Indian sailors started a rebellion also known as The Royal Indian Navy Mutiny in 1946 on board ships and shore establishments, which spread all over India. A total of 78 ships, 20 shore establishments and 20,000 sailors were involved in the rebellion.
The Royal Indian Navy retained its name when India gained independence in August 1947 as a dominion within the Commonwealth. It was dropped when India became a republic on January 26, 1950.
Partition and Independence of India
In 1947, British India was partitioned and the Union of India and Dominion of Pakistan gained independence from the United Kingdom. The Royal Indian Navy was split between India and Pakistan, with senior British officers continuing to serve with both navies, and the vessels were divided between the two nations.
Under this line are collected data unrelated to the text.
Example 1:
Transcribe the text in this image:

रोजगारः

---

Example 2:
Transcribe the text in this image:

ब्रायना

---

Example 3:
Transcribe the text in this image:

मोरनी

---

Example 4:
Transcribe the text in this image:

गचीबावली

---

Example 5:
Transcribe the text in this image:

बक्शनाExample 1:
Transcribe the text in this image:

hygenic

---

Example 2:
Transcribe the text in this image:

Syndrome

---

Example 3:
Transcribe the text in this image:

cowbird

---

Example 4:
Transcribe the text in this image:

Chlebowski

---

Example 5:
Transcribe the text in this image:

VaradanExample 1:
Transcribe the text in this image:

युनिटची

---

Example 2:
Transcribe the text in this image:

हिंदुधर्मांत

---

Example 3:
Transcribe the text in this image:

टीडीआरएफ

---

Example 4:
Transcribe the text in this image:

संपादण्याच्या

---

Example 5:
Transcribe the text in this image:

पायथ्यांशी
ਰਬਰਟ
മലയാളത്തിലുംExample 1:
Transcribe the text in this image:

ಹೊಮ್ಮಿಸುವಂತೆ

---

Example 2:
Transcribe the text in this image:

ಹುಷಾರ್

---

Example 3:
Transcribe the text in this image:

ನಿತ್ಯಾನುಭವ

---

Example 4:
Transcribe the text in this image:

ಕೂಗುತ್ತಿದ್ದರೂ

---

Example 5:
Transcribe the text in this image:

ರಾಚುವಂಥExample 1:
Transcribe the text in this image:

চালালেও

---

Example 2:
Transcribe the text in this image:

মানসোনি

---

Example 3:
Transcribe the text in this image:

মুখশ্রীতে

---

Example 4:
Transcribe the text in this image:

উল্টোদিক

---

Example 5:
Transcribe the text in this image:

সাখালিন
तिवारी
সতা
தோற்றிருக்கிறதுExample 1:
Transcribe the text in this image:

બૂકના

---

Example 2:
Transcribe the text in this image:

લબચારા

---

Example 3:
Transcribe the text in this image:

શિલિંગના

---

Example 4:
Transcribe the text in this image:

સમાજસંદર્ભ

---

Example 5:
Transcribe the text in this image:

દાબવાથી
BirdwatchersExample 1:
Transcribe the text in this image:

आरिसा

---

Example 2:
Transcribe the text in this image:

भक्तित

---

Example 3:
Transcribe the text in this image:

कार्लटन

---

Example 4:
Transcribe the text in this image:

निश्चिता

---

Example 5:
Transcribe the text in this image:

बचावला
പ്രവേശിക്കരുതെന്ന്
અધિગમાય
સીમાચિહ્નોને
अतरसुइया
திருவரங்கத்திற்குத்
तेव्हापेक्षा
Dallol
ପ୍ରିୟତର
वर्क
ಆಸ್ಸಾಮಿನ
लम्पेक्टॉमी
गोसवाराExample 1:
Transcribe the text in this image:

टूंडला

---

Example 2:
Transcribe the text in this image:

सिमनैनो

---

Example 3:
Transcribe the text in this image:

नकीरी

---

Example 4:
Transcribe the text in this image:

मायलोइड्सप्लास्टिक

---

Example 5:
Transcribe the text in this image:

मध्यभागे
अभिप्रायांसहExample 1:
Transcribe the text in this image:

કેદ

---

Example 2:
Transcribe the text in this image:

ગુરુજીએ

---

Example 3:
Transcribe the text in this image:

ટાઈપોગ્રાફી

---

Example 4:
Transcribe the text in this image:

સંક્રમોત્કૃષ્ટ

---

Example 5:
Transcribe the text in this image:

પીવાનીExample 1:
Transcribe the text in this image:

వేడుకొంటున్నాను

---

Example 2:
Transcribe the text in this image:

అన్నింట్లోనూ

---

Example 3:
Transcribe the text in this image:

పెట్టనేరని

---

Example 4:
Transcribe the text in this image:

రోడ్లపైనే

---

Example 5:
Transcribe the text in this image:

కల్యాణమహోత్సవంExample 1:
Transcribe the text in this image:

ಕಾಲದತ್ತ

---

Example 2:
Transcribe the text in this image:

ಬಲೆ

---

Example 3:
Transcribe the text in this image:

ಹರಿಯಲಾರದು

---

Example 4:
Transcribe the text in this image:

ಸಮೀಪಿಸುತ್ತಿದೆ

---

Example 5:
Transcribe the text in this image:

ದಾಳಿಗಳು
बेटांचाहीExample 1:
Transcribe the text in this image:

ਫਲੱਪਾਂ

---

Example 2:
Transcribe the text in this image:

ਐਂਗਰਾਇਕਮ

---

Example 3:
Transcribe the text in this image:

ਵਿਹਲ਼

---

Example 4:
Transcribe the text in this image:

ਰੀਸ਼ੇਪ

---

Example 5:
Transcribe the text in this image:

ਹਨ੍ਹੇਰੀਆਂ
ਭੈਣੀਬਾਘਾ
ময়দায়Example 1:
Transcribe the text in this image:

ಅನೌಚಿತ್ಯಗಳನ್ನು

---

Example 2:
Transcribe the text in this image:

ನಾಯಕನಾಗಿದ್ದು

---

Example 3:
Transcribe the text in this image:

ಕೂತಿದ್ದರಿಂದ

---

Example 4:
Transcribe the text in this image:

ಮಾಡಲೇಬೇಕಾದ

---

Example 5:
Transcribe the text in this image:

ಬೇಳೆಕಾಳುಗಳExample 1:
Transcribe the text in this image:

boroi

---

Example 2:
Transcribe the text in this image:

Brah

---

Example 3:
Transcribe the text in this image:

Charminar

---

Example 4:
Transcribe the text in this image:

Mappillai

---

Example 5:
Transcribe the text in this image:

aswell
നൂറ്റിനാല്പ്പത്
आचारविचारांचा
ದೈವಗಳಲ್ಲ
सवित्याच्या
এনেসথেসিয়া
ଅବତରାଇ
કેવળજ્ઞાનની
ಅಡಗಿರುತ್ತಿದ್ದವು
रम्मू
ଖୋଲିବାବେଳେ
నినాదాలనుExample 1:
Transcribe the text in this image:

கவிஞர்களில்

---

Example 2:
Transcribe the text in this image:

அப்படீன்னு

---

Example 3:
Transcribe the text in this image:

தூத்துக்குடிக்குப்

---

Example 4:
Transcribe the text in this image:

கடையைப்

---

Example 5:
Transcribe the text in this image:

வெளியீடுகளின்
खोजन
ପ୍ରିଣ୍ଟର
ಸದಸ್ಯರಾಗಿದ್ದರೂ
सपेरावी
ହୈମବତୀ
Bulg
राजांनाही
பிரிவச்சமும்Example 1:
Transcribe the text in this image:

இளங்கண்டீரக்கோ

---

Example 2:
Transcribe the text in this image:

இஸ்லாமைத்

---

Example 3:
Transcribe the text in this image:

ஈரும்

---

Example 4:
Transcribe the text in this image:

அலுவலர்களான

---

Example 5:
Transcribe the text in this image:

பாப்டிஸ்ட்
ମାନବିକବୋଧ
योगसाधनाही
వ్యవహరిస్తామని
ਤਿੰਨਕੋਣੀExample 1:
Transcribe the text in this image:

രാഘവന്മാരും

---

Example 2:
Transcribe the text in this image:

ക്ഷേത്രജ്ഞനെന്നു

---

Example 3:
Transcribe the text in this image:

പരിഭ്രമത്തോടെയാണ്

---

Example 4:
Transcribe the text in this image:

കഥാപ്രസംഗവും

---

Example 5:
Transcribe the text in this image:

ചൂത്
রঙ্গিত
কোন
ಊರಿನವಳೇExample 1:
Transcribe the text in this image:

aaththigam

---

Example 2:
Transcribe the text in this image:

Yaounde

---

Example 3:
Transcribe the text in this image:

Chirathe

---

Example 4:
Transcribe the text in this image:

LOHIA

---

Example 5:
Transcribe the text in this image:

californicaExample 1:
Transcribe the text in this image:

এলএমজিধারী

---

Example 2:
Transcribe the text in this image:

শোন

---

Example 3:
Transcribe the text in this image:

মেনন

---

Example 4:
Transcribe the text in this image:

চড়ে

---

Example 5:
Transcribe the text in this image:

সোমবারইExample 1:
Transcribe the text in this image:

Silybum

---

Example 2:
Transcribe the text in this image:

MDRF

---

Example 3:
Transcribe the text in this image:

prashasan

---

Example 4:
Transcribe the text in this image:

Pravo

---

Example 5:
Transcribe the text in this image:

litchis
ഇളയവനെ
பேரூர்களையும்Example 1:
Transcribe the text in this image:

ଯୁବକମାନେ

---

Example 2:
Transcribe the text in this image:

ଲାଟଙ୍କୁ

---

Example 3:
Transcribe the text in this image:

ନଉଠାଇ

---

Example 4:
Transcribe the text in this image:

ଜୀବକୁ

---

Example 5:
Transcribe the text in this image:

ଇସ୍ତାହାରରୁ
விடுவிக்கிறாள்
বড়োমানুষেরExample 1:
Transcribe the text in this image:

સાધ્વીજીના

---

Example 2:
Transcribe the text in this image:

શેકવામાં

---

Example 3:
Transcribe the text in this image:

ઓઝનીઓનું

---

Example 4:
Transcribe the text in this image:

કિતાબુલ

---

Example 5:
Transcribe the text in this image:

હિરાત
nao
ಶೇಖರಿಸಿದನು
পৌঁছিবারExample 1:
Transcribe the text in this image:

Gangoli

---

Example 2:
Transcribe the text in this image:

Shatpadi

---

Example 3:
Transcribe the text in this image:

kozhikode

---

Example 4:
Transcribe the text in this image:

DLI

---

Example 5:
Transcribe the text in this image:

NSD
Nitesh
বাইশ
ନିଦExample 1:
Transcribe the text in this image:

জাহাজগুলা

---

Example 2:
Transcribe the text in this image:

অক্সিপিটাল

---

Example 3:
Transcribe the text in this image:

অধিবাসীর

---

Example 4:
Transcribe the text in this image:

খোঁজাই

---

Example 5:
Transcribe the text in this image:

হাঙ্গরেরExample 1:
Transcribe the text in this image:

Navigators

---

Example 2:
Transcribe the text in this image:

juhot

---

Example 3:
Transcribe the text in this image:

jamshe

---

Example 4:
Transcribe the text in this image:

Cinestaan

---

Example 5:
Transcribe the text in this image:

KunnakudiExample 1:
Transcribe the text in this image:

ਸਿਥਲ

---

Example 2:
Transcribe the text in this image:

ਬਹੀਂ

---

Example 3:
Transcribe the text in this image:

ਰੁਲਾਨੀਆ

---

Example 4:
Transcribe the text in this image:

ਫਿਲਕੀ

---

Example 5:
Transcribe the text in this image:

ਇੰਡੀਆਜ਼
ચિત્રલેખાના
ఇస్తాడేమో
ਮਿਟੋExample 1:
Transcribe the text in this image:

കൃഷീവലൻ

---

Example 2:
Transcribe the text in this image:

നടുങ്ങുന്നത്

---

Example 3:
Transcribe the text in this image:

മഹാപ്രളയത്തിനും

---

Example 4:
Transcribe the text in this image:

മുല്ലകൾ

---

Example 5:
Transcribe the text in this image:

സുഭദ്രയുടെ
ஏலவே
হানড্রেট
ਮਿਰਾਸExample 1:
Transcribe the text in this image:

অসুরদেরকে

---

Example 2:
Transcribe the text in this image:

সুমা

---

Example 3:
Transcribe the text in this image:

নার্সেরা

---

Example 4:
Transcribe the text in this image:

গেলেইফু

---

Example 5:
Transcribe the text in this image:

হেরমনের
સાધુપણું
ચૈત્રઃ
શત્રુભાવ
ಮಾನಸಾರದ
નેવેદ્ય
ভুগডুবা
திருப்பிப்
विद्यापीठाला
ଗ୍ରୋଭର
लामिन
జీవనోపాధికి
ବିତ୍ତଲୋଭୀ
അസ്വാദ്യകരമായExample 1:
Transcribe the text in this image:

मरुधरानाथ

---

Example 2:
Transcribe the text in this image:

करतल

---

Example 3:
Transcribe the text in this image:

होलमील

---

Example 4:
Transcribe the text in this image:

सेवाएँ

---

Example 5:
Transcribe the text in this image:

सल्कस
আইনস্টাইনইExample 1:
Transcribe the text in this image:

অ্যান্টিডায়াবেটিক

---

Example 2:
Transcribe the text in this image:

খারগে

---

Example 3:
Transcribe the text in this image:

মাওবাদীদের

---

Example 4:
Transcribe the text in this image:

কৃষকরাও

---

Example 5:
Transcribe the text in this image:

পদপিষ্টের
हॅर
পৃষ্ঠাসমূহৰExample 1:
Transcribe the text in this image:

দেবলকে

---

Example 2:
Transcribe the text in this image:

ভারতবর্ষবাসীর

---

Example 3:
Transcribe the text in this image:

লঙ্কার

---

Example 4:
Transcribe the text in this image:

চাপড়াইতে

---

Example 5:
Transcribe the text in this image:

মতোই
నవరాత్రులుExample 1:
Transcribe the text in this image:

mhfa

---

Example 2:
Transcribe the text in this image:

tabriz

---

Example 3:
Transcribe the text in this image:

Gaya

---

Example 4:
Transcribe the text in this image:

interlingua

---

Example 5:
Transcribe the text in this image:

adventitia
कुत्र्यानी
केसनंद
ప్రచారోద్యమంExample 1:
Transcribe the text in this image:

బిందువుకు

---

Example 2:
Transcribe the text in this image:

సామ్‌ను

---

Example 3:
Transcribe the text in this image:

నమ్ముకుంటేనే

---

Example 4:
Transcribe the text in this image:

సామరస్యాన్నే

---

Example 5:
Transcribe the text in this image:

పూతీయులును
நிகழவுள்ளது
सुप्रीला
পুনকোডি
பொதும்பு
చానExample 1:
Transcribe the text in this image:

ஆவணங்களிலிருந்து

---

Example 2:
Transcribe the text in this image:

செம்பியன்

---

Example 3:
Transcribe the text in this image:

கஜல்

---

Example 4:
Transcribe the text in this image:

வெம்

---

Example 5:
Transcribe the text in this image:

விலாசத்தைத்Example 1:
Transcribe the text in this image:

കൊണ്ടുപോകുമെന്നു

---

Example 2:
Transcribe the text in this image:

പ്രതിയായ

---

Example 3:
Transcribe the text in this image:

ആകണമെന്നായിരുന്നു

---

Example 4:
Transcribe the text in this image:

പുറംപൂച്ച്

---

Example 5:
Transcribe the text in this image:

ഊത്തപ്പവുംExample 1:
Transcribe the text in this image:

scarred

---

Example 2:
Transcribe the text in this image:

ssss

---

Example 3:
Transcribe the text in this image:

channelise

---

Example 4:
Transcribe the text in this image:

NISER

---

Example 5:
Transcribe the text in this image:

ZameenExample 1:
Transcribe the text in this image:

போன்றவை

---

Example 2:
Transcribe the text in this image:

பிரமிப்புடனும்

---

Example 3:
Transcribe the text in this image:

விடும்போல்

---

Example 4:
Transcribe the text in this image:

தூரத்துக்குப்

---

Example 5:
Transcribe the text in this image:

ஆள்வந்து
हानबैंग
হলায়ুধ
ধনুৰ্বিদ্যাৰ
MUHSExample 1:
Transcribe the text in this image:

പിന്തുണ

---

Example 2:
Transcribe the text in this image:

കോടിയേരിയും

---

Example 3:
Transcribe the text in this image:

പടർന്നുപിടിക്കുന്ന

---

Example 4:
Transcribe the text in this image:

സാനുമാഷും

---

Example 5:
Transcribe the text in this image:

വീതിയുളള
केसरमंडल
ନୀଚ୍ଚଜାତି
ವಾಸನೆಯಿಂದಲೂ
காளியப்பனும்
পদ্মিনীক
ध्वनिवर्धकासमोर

More information: Vessel type, India …
|Frigate||HMIS Tir||HMIS Kukri||HMPS Shamsher||HMPS Dhanush|
|Sloop||HMIS Sutlej||HMIS Jumna||HMIS Kistna||HMIS Cauvery||HMPS Narbada||HMPS Godavari|
|Minesweeper||HMIS Orissa||HMIS Deccan||HMIS Bihar||HMIS Kumaon||HMIS Rohilkhand||HMIS Khyber||HMIS Carnatic||HMIS Rajputana||HMIS Konkan||HMIS Bombay
|HMPS Kathiawar||HMPS Baluchistan||HMPS Oudh||HMPS Malwa|
|Survey vessel||HMIS Investigator|
|Trawler||HMIS Nasik||HMIS Calcutta||HMIS Cochin||HMIS Amritsar||HMPS Rampur||HMPS Baroda|
|Motor minesweeper(MMS)||MMS 130||MMS 132||MMS 151||MMS 154||MMS 129||MMS 131|
|Motor launch (ML)||ML 420|
|Harbour Defence Motor Launch(HDML)||HDML 1110||HDML 1112||HDML 1117||HDML 1118||HDML 1261||HDML 1262||HDML 1263||HDML 1266|
|Miscellaneous||All existing landing craft|
Vice Admiral R. D. Katari was the first Indian Chief of Naval Staff, appointed on 22 April 1958.